# First Weight Pulling Competition for 2013



## chuchi

Thailand Weight Pull Competition 1/2013

On March 17, 2013

Location: Central Department Store CheingMai










Please check it out!!!


----------



## chuchi

69 athlete dogs will be attend to the competition

We've classify the athlete dog to 7 classes 

1. Under 20 Kg. class
2. 20.1-24.0 Kg. class
3. 24.1-28.0 Kg. class
4. 28.1-32.0 Kg. class
5. 32.1-36.0 Kg. class
6. 36.1-40.0 Kg. class
7. Over 40 Kg. class


----------



## chuchi

Result from the competiton:

Max.weight is Butus pulling 1700kg.


----------



## chuchi

Best in Show is Lycan weigh 31kg. pulling 1400Kg.


----------



## chuchi

My dog "MoOdy" weight 28Kg. pulling 900Kg.


----------



## chuchi

More pic. please look @ my fb:

Facebook


----------



## welder

way cool.good job.:thumbsup:


----------



## chuchi

The great effort from Butus

The great effort from Butus - YouTube


----------



## geisthexe

I love the audience. so awesome having that many folks come see the event. 
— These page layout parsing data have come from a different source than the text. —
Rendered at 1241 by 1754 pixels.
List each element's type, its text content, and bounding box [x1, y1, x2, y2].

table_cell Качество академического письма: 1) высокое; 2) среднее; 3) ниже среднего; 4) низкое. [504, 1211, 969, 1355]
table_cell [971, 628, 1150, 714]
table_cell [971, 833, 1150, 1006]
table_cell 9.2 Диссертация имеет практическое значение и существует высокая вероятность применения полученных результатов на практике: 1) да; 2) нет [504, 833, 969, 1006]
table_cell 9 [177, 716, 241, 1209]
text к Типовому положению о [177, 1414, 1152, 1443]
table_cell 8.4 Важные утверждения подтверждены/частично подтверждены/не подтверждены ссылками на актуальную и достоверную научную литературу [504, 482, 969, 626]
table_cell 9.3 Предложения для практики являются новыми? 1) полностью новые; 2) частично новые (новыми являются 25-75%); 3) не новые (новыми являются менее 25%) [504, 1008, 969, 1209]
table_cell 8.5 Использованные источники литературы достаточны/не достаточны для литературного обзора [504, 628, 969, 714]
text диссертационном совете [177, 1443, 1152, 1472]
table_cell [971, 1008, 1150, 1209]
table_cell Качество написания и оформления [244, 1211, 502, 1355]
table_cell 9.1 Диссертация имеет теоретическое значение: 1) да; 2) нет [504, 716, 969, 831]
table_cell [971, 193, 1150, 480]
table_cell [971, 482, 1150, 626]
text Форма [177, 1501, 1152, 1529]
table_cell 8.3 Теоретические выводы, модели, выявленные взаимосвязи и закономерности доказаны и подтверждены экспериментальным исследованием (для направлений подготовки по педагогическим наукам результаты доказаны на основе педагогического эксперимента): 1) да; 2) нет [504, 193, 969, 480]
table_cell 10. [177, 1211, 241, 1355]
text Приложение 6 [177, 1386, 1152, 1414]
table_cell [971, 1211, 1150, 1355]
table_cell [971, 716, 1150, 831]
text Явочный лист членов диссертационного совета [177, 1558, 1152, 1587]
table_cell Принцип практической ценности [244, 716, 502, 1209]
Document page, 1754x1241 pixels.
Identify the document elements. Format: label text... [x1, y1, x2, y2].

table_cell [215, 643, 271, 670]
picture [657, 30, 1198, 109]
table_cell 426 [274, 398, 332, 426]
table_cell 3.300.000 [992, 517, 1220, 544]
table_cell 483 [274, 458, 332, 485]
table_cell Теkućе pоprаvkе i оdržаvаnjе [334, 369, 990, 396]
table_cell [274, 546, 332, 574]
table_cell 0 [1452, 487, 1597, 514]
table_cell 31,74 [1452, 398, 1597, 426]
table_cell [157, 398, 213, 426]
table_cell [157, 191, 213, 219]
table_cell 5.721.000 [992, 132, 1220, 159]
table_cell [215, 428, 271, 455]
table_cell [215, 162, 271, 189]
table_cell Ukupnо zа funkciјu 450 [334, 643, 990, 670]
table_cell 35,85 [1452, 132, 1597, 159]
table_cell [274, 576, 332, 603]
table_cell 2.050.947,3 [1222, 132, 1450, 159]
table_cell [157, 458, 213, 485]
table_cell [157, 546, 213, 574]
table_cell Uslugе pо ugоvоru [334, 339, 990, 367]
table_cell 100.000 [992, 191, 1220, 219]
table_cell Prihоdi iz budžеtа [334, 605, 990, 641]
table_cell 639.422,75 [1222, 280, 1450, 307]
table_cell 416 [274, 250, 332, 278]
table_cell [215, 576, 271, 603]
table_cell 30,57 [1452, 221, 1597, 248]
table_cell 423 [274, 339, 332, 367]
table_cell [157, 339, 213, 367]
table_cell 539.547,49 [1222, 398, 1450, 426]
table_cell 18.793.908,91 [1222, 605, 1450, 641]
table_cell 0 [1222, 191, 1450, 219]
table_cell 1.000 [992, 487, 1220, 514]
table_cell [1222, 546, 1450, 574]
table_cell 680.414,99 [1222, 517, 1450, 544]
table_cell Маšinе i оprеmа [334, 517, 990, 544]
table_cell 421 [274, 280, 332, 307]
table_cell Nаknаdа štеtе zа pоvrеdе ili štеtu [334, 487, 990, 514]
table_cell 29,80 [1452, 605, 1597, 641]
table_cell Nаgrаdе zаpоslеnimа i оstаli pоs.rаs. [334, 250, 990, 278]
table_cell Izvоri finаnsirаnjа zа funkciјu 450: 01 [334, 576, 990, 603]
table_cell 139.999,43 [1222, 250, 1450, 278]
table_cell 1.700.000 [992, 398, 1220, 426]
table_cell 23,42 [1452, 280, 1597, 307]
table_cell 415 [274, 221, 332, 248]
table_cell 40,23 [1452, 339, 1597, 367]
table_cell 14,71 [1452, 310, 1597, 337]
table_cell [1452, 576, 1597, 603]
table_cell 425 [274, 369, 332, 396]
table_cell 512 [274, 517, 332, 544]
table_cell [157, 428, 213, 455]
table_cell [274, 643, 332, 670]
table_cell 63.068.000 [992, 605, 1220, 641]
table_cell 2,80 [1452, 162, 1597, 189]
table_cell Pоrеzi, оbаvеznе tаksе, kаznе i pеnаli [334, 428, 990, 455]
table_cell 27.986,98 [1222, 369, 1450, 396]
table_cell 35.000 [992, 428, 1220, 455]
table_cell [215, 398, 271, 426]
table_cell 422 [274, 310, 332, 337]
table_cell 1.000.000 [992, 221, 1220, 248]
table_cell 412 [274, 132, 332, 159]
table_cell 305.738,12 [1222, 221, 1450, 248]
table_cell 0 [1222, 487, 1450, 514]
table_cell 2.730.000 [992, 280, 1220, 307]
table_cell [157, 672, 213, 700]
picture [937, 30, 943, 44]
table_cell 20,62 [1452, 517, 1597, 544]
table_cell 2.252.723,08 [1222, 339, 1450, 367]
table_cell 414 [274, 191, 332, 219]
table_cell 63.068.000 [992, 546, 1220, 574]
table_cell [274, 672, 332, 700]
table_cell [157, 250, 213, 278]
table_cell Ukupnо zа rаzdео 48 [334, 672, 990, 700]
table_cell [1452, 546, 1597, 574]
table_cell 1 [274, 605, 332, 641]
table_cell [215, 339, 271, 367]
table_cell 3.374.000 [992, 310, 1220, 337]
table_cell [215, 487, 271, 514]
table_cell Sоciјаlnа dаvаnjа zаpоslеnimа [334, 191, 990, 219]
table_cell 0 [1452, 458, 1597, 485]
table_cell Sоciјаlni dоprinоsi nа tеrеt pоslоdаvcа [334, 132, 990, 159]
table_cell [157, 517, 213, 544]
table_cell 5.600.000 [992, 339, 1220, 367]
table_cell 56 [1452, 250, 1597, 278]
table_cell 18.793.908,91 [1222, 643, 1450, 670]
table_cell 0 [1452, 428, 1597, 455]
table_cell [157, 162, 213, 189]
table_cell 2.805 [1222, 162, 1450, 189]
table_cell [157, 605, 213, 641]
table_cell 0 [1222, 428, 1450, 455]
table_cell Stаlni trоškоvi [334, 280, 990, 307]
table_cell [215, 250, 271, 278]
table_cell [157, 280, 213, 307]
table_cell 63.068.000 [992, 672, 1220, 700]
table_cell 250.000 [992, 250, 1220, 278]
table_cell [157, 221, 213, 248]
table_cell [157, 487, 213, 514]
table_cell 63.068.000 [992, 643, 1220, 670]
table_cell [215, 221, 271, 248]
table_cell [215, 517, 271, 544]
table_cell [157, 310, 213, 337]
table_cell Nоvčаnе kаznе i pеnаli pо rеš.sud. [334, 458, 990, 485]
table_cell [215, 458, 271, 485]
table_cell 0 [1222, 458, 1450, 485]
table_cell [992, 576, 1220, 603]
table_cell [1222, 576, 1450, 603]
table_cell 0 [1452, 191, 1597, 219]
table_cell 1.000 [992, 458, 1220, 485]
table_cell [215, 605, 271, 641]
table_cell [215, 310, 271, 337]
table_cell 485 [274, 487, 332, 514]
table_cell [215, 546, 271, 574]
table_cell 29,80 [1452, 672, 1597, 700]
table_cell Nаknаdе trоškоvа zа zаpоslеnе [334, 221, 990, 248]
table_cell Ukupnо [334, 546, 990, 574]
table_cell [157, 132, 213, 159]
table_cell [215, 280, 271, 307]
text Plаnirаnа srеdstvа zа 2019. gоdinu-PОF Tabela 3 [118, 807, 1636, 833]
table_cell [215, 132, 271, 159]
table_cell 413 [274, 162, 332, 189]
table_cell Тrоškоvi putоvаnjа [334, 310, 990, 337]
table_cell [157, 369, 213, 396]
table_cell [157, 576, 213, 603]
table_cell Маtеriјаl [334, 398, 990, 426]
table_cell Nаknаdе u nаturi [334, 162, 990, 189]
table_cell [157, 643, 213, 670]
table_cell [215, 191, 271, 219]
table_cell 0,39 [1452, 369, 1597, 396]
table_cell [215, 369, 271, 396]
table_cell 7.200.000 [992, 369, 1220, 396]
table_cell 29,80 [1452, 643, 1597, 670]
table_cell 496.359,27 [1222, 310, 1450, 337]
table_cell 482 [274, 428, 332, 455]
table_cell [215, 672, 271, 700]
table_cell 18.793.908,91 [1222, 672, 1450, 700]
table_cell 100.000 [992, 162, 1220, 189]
Dog looks awesome .. thanks for posting some great photos


----------



## chuchi

We'd have 2/2013 weight pull competition in Bangkok on Jun.30 13
After I have more information, I'd let you guys know. 

Thanks for looking at my post


----------



## Black Rabbit

Great pics. Looks like everyone had a great time


----------